We're standing on our own now for better or worse.
- Rework slabs to be either kmem or vmem based. If neither
KMC_VMEM of KMC_KMEM are specified we make a decent guess
about what will work best for their based on the object
size. Additionally we provide a kmem_virt() function caller
can use to see if they have a virtual or physical address.
behlendo [Sat, 28 Jun 2008 20:03:11 +0000 (20:03 +0000)]
Remove stray call to spl_cache_free() and remove all the
cycle count which was costing me overhead. It was hurting
performance pretty badly for heavily used caches. I'm also
thinking the hash may be hurting me as well and it might
be worth sticking a pointer in to a little space after the
alloced object.
behlendo [Sat, 28 Jun 2008 05:04:46 +0000 (05:04 +0000)]
Victory! I've reworked caches with large objects which are
based by vmalloc()'ed memory. I now alloc a slab which is
roughly 32*spl_obj_size and in this block of memory I place
the slab descriptor, slab object descriptors, and objects
themselves. This greatly reduces vmalloc lock contention.
Still some minor cleanup remains and fine tuning but
it's working pretty well.
behlendo [Fri, 27 Jun 2008 21:40:11 +0000 (21:40 +0000)]
Further slab improvements, I'm getting close to something which works
well for the expected workloads. Improvement in this commit include:
- Added DEBUG_KMEM_TRACKING #define which can optionally be set
when DEBUG_KMEM is defined to do per allocation tracking. This
allows us to get all the lightweight kmem debugging enabled by
default which is pretty light weight, and only when looking
for a memory leak we can briefly enable the per alloc tracking.
- Added set_normalized_timespec() in to SPL to simply using
the timespec() primatives from within a module.
- Added per-spinlock cycle counters to the slab in an attempt
to run down a lock contention issue. The contended lock
was in vmalloc() but I'm going to leave the cycle counters
in place for a little while until I'm convinced there arn't
other locking improvement possible in the slab.
- Added a proc interface to the slab to export per slab
cache statistics to /proc/spl/kmem/slab for analysis.
- Reworked spl_slab_alloc() function to allocate from kmem for
small allocation and vmem for large allocations.
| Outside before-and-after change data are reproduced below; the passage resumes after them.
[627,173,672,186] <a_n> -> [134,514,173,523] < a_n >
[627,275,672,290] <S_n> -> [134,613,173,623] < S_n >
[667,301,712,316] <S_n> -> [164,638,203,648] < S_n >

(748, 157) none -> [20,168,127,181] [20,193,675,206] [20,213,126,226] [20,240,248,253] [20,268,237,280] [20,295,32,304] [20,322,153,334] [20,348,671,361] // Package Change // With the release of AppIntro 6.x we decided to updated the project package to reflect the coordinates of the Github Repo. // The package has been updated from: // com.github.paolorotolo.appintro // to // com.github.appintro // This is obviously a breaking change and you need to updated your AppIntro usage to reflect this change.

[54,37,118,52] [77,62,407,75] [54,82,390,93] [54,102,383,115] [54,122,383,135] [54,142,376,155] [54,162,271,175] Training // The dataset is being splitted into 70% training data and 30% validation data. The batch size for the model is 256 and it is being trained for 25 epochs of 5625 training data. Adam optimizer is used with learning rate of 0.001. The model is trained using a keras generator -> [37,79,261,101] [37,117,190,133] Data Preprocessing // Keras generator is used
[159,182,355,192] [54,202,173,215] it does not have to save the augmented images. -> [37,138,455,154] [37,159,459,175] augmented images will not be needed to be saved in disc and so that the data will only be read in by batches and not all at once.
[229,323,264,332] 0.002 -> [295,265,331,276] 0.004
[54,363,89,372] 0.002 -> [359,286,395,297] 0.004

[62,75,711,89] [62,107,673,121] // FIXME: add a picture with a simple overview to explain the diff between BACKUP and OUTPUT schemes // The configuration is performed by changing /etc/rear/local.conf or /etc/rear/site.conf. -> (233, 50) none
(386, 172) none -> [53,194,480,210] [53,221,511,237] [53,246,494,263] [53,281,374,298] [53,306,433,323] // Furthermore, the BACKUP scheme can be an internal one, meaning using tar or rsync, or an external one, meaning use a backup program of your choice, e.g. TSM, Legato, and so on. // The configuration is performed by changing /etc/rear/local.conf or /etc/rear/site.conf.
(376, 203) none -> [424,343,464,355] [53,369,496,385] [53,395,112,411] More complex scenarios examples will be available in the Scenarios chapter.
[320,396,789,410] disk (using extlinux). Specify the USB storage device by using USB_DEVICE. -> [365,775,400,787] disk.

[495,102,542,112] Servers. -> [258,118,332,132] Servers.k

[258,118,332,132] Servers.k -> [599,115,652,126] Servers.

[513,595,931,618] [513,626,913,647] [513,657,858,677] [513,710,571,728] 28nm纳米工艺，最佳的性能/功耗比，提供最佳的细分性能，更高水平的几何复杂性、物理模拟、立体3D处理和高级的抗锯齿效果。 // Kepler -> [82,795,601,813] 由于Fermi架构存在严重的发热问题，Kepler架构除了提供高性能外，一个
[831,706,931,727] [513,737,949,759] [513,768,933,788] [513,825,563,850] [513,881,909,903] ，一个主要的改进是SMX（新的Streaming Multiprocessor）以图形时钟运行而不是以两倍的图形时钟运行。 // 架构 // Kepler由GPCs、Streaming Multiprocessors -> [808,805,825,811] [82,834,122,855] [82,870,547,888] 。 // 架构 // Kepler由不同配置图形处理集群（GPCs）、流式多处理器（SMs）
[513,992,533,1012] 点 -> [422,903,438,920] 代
This improved
things considerably but futher work is needed.
behlendo [Thu, 26 Jun 2008 19:49:42 +0000 (19:49 +0000)]
Fix for memory corruption caused by overruning the magazine
when repopulating it. Plus I fixed a few more suble races in
that part of the code which were catching me. Finally I fixed
a small race in kmem_test8.
behlendo [Wed, 25 Jun 2008 20:57:45 +0000 (20:57 +0000)]
Implement per-cpu local caches. This seems to have bough me another
factor of 10x improvement on SMP system due to reduced lock contention.
This may put me in the ballpark of what is needed. We can still further
improve things on NUMA systems by creating an additional L3 cache per
memory node instead of the current global pool. With luck this won't
be needed. I should also take another look at the locking now that
everything is working. There's a good chance I can tighten it up a
little bit and improve things a little more.